▶ **PROBLEM**: Below are entries. Copy exactly the lines running from the line that holds "left back paw: (312, 386)" to the line that holds "right knee: (241, 485)", with both ends included.

▶ **Named joint coordinates**:
:::

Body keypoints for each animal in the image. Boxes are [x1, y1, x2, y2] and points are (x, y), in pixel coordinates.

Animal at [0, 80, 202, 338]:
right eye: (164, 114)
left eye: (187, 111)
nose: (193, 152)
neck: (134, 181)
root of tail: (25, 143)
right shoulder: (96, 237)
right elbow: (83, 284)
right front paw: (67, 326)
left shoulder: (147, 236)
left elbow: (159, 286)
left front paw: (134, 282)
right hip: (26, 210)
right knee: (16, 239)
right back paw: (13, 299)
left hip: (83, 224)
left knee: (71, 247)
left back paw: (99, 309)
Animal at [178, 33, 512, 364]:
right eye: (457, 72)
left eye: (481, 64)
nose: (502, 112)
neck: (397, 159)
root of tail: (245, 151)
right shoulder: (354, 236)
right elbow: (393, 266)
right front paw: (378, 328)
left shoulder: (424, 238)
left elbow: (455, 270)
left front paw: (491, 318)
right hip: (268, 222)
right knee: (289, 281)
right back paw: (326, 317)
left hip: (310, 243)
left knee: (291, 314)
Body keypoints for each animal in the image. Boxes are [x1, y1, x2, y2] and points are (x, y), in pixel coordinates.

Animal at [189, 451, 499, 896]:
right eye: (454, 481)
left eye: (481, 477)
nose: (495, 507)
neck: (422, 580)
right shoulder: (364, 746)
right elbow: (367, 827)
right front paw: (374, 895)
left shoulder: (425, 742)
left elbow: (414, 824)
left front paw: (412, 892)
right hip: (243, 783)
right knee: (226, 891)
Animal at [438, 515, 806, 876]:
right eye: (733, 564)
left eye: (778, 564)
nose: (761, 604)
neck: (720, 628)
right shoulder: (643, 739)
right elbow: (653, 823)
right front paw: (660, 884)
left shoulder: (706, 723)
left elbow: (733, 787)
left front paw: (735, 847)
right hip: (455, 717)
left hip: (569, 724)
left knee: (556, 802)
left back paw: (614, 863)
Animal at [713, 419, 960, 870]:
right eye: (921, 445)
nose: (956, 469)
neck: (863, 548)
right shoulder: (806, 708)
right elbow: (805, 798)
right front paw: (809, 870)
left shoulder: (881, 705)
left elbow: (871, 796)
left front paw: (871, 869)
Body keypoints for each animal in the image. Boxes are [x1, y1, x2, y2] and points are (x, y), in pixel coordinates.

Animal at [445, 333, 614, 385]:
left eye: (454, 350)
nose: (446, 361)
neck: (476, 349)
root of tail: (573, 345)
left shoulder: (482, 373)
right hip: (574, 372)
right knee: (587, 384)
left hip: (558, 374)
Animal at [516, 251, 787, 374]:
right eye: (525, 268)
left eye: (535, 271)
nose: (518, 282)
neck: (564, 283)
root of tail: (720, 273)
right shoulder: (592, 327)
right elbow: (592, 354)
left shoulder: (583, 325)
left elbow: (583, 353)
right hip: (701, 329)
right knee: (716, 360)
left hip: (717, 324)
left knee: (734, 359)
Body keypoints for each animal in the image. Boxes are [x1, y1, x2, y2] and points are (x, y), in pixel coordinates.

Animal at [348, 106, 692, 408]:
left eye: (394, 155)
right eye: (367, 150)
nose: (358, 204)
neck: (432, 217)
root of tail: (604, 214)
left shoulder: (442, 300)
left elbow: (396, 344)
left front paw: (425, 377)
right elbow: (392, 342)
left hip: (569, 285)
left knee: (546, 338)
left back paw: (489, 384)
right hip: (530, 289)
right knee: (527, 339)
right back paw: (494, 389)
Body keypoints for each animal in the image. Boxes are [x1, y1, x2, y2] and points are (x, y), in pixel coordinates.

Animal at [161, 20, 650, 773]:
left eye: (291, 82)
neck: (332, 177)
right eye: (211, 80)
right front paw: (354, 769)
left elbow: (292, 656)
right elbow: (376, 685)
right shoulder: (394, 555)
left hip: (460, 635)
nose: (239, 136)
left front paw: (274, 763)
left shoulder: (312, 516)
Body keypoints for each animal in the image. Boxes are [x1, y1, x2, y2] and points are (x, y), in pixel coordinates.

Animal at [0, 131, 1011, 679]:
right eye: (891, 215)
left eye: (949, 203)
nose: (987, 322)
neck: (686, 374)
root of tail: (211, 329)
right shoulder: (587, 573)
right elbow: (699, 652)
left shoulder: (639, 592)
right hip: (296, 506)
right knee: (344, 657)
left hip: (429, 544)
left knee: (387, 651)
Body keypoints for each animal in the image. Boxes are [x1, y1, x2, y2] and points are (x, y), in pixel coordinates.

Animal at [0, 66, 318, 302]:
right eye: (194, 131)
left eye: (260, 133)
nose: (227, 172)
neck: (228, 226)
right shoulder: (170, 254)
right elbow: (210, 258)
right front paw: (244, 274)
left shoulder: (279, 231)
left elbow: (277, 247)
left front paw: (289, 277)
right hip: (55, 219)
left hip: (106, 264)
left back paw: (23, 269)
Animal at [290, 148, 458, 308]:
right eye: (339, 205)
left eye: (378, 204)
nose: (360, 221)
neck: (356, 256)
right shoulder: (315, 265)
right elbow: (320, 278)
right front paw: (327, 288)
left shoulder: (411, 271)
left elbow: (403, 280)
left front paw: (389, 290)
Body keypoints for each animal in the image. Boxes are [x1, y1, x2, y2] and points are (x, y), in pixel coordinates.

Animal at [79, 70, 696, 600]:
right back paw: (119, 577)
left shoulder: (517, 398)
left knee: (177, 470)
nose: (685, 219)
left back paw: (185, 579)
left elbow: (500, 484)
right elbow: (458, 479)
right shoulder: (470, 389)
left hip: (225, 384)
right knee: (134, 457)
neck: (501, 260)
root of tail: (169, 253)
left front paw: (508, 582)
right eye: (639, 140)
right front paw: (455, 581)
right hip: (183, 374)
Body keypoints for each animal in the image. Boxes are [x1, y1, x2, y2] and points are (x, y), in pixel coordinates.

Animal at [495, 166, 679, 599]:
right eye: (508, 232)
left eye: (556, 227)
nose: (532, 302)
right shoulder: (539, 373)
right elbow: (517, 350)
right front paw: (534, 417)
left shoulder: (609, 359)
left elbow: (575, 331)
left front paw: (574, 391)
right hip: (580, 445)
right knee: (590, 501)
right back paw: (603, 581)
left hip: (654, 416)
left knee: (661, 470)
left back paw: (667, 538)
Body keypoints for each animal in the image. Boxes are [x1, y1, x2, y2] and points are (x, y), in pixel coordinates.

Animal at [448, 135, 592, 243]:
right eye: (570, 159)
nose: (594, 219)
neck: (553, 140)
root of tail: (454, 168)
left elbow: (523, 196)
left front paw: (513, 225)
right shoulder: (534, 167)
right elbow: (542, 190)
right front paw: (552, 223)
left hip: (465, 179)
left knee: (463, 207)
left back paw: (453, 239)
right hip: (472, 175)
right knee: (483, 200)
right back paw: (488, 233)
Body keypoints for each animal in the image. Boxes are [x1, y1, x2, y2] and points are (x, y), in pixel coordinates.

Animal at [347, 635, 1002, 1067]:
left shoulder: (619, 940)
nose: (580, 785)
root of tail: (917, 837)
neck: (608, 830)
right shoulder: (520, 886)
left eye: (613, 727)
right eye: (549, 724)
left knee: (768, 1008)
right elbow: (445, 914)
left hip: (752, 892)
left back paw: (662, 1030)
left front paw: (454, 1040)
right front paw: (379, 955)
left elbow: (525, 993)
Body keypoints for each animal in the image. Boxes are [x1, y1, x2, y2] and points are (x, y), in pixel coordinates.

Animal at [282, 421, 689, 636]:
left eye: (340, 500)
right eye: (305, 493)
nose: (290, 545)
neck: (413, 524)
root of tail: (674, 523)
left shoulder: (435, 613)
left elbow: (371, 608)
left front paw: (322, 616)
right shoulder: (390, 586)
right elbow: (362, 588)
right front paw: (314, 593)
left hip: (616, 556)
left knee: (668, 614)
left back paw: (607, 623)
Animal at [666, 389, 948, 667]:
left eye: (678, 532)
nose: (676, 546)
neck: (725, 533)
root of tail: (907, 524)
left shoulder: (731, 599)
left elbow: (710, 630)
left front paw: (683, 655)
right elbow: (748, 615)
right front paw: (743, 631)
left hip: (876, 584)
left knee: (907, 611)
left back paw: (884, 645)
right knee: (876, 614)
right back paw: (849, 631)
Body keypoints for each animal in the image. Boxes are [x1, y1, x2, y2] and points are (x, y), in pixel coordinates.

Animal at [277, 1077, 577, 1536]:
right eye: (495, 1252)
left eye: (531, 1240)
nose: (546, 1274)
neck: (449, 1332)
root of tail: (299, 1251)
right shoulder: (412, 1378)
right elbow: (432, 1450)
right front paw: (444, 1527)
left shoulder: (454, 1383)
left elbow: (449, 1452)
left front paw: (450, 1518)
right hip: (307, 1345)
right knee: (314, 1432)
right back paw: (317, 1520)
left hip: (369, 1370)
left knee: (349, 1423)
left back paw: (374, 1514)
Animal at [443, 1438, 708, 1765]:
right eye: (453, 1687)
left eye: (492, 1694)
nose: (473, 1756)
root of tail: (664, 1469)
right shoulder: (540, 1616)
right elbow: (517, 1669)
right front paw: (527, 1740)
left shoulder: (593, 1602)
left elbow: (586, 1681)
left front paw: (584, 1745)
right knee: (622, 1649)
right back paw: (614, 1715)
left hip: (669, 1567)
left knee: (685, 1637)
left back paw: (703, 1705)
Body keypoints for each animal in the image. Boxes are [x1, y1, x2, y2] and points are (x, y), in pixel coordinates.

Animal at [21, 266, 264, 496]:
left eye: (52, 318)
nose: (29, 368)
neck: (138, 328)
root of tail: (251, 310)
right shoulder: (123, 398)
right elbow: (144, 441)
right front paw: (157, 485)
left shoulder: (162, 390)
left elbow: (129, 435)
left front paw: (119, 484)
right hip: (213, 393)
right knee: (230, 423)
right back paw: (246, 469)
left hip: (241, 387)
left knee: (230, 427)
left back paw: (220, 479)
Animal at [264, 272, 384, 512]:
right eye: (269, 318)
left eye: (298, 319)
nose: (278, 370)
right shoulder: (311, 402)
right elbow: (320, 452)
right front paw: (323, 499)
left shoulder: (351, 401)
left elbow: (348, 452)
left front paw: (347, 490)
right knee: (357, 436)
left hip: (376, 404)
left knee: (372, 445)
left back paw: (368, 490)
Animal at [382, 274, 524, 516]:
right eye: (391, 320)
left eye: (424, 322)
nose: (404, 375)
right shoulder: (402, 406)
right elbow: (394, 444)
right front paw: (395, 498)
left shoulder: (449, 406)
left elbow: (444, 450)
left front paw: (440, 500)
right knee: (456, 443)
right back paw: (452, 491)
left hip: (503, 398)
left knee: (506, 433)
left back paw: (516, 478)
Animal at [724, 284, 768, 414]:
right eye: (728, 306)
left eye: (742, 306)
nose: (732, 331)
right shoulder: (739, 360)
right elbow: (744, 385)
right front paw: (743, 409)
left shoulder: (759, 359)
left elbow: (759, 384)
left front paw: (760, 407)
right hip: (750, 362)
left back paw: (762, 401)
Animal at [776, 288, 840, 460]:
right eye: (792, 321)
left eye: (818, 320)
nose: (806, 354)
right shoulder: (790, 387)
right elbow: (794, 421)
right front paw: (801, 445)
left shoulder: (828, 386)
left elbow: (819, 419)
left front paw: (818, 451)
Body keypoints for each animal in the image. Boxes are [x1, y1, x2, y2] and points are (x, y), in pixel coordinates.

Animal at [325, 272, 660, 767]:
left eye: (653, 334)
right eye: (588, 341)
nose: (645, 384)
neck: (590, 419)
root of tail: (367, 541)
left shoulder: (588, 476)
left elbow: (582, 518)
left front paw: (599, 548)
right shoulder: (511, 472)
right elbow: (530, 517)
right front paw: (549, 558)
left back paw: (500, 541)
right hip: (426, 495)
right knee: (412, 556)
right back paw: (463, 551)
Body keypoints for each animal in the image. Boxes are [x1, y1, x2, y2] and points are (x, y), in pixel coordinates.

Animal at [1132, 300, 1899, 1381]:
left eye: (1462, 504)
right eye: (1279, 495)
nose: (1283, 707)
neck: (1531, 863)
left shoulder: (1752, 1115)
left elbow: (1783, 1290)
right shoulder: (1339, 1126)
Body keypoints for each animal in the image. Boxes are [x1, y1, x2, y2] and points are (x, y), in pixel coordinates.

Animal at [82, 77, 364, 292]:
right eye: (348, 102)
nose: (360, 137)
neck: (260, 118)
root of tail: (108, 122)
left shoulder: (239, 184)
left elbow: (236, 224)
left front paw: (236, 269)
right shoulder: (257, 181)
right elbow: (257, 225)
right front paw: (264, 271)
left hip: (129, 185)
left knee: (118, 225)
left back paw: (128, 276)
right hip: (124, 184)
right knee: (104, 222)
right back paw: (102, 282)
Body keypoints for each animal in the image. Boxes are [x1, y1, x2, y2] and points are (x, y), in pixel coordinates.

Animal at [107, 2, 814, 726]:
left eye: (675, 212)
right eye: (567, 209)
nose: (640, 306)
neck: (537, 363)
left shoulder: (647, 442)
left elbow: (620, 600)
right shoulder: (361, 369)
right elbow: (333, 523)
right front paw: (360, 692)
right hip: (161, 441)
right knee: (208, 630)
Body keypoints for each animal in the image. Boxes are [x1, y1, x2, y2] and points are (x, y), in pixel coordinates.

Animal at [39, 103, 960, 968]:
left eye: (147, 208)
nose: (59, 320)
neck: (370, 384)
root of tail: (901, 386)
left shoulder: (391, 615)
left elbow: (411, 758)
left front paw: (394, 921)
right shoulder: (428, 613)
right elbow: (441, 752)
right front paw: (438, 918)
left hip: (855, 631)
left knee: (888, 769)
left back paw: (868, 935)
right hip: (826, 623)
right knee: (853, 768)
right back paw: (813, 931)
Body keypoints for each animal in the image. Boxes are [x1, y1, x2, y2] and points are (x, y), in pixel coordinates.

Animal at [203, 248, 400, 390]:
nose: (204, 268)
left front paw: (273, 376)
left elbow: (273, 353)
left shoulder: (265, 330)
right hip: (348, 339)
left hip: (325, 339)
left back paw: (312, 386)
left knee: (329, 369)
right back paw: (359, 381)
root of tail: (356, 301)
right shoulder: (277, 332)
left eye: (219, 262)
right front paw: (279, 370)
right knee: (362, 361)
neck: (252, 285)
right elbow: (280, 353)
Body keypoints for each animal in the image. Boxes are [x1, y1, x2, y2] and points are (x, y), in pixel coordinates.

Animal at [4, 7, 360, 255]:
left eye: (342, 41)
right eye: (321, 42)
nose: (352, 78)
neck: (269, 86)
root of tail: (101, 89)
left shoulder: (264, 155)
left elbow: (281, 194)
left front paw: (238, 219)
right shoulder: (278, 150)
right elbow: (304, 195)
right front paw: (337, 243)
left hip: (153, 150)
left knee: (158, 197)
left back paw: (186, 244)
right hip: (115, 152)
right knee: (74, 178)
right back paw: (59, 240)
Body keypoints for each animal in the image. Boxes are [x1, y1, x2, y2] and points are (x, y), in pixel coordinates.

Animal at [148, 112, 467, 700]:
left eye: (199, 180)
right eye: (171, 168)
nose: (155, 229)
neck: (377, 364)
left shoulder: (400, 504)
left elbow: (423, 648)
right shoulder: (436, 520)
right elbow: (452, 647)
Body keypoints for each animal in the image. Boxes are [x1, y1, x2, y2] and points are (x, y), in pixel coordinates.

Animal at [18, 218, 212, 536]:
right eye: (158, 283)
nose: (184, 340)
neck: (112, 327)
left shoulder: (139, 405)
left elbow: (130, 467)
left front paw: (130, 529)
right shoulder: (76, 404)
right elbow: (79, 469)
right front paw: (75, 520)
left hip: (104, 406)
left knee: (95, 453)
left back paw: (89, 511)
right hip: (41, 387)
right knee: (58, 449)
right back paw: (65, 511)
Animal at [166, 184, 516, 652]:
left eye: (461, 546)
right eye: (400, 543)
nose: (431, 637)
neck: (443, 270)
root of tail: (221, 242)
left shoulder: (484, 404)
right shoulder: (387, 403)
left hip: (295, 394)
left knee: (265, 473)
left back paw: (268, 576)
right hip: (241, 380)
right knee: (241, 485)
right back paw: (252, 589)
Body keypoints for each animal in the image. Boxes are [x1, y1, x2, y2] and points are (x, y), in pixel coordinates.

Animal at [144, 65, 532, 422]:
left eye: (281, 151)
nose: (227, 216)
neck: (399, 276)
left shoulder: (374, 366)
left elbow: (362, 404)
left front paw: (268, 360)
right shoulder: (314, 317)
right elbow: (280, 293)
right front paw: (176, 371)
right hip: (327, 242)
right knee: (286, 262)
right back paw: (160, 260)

:::

▶ **REPLY**:
left back paw: (312, 386)
left knee: (329, 369)
right back paw: (359, 381)
root of tail: (356, 301)
right shoulder: (277, 332)
left eye: (219, 262)
right front paw: (279, 370)
right knee: (362, 361)
neck: (252, 285)
right elbow: (280, 353)
Body keypoints for each animal in the image. Boxes are [x1, y1, x2, y2] and points are (x, y), in pixel coordinates.

Animal at [4, 7, 360, 255]:
left eye: (342, 41)
right eye: (321, 42)
nose: (352, 78)
neck: (269, 86)
root of tail: (101, 89)
left shoulder: (264, 155)
left elbow: (281, 194)
left front paw: (238, 219)
right shoulder: (278, 150)
right elbow: (304, 195)
right front paw: (337, 243)
left hip: (153, 150)
left knee: (158, 197)
left back paw: (186, 244)
right hip: (115, 152)
right knee: (74, 178)
right back paw: (59, 240)
Body keypoints for each animal in the image. Boxes are [x1, y1, x2, y2] and points are (x, y), in pixel coordinates.

Animal at [148, 112, 467, 700]:
left eye: (199, 180)
right eye: (171, 168)
nose: (155, 229)
neck: (377, 364)
left shoulder: (400, 504)
left elbow: (423, 648)
right shoulder: (436, 520)
right elbow: (452, 647)
Body keypoints for each animal in the image. Boxes are [x1, y1, x2, y2] and points are (x, y), in pixel coordinates.

Animal at [18, 218, 212, 536]:
right eye: (158, 283)
nose: (184, 340)
neck: (112, 327)
left shoulder: (139, 405)
left elbow: (130, 467)
left front paw: (130, 529)
right shoulder: (76, 404)
right elbow: (79, 469)
right front paw: (75, 520)
left hip: (104, 406)
left knee: (95, 453)
left back paw: (89, 511)
right hip: (41, 387)
right knee: (58, 449)
right back paw: (65, 511)
Animal at [166, 184, 516, 652]:
left eye: (461, 546)
right eye: (400, 543)
nose: (431, 637)
neck: (443, 270)
root of tail: (221, 242)
left shoulder: (484, 404)
right shoulder: (387, 403)
left hip: (295, 394)
left knee: (265, 473)
left back paw: (268, 576)
right hip: (241, 380)
right knee: (241, 485)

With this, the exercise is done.